项余遇:是铁道部门去承担,包括以后接下来到温州的话,关于腿部治疗产生的费用,都是他们去负责。
王宁:出现过什么问题吗?
项余遇:一开始分歧是非常大的,可能当时我们情绪也不稳定,我觉得这些东西也没有什么好讲的,不要再起风波了,不要再起波澜。

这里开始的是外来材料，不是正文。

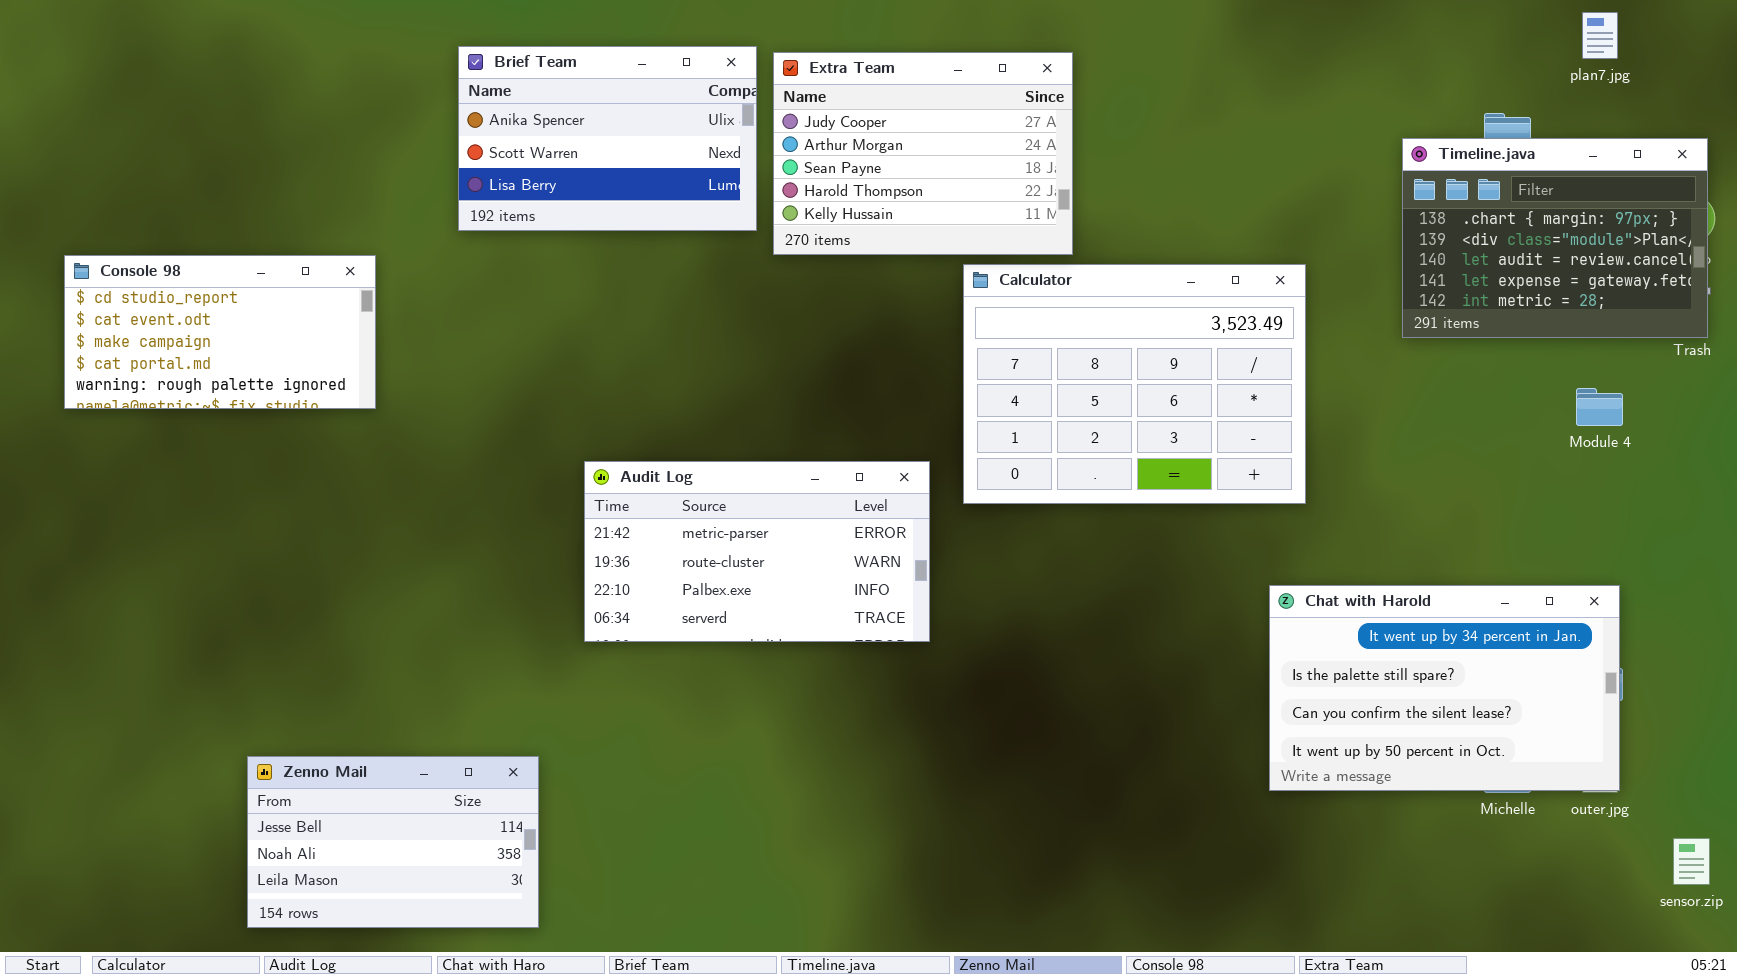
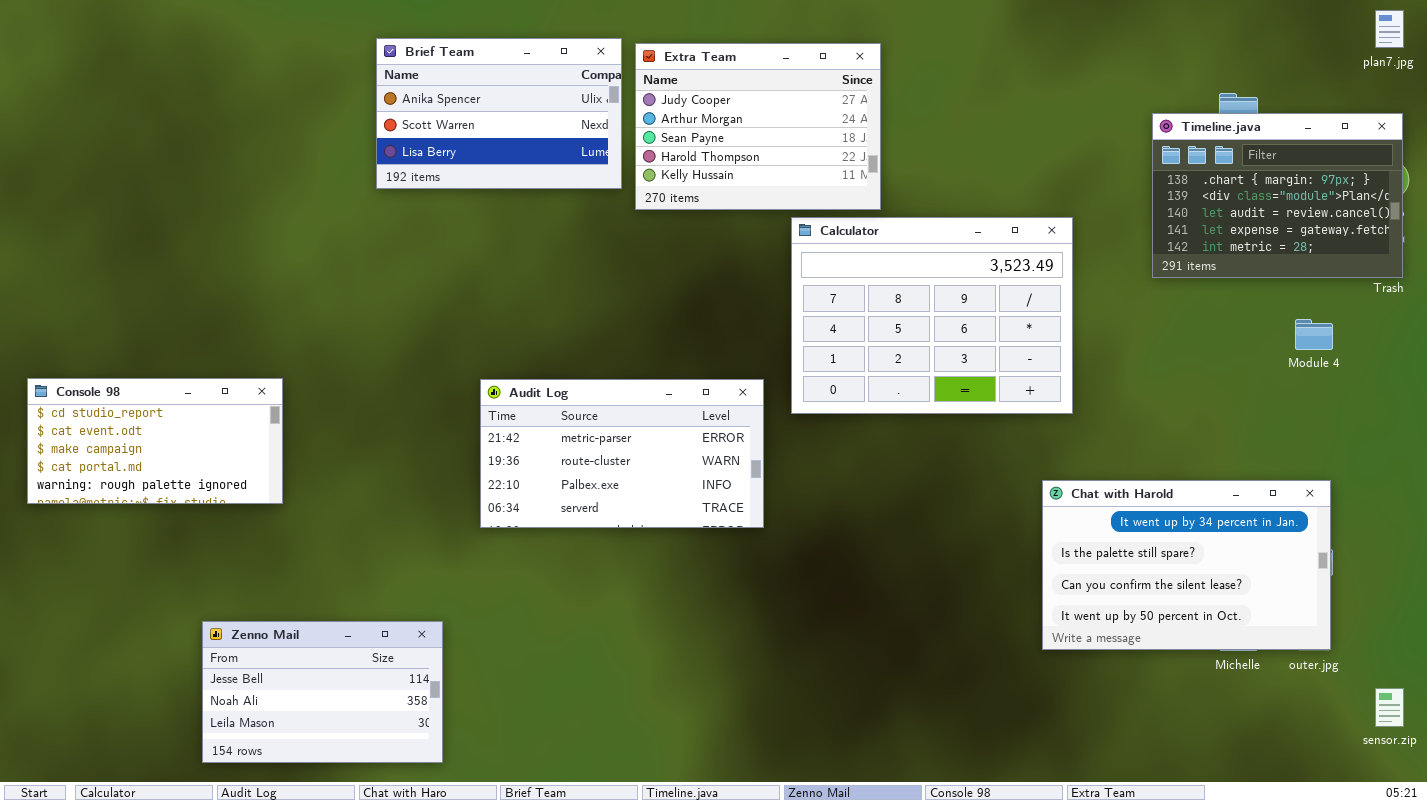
plan7.jpg: [1582,12,1618,59] -> [1375,10,1404,48], moved
Console 98: [64,255,376,409] -> [27,378,283,504], moved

解说:因为左腿挤压之后多出害死,手术创面很大,在上海伊伊经历了9次清创手术,22次会诊,他打的针,吃的药,已经无法计数。
王宁:在治疗的过程当中你签了多少份手术单。
项余遇:手术单,我大概签了20几份吧,我最长的一次等待,(伊伊)做手术,我觉得是10个小时以上。
王宁:伊伊会怎么面对这样的手术呢?
项余遇:从一开始我妈就会说,或者医生或者护士,刚开始都是采取骗她,说我们去外面玩,她很开心,然后坐上去,他们推到手术室门口,她哭得,整个我们手上都被她抓破了,她会死死地拽着奶奶的手,就抓住你的手,手指头都嵌到你肉里去了,就抓住不肯方,到了后来我说这样下去不行,我们就实话实说跟她讲,就勇敢地告诉她,你要做手术所以不能吃东西,第一次跟她讲了以后,到了手术室门口的时候,她才哭出声音,但是不会再有以前那种,很过激的反应。
王宁:她的承受力越来越强了。
项余遇:是的,她承受力很强,她变得以后,到了后来,比如说吃药打针,我们也知道,我上次微博上也写了,打针,打进去啊啊,拔出来哈哈哈,不痛的,她有时候跟奶奶说,别的小孩都在那哭起来,眼泪都留下来的,我都没有的,她会笑别人,说自己厉害。
解说:项余遇说,小伊伊常常调皮捣蛋,天真无邪,但是他也说到,在惨烈的事故之后,有接连经受十几次手术,他总是隐隐觉得伤痛让小伊伊的心里有一块看不到也进不去的地方,他筑起了高墙,大门紧缩。
王宁:通过你的观察,你觉得她心里那块封闭的门是存在的。
项余遇:开始一个月,碰都不让我碰,只有奶奶一个人,别人谁都碰她都不行,她每天做的就是在那里抠抠手指头,自己在那里抠指甲,在那里剥自己指甲上的皮,剥剥剥,陌生人过来她马上就躲起来,头埋到枕头里面去。